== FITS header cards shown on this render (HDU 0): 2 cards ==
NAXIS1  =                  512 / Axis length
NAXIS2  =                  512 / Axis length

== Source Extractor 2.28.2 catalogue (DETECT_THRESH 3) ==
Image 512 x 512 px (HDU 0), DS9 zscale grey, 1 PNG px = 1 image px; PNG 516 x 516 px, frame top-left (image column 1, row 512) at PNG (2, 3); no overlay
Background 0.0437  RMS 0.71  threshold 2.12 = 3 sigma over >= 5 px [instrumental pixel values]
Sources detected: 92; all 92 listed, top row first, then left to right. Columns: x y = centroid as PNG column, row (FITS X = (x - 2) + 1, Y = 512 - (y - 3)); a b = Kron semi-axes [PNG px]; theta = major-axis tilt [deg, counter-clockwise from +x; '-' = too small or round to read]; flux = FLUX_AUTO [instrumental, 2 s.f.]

■ ■ ■ ■

What is asked:
Copy the lines of the listing above verbatim, beginning at the line that contains "Source Extractor 2.28.2" and continuing through the final line of the listing.

Written solution:
== Source Extractor 2.28.2 catalogue (DETECT_THRESH 3) ==
Image 512 x 512 px (HDU 0), DS9 zscale grey, 1 PNG px = 1 image px; PNG 516 x 516 px, frame top-left (image column 1, row 512) at PNG (2, 3); no overlay
Background 0.0437  RMS 0.71  threshold 2.12 = 3 sigma over >= 5 px [instrumental pixel values]
Sources detected: 92; all 92 listed, top row first, then left to right. Columns: x y = centroid as PNG column, row (FITS X = (x - 2) + 1, Y = 512 - (y - 3)); a b = Kron semi-axes [PNG px]; theta = major-axis tilt [deg, counter-clockwise from +x; '-' = too small or round to read]; flux = FLUX_AUTO [instrumental, 2 s.f.]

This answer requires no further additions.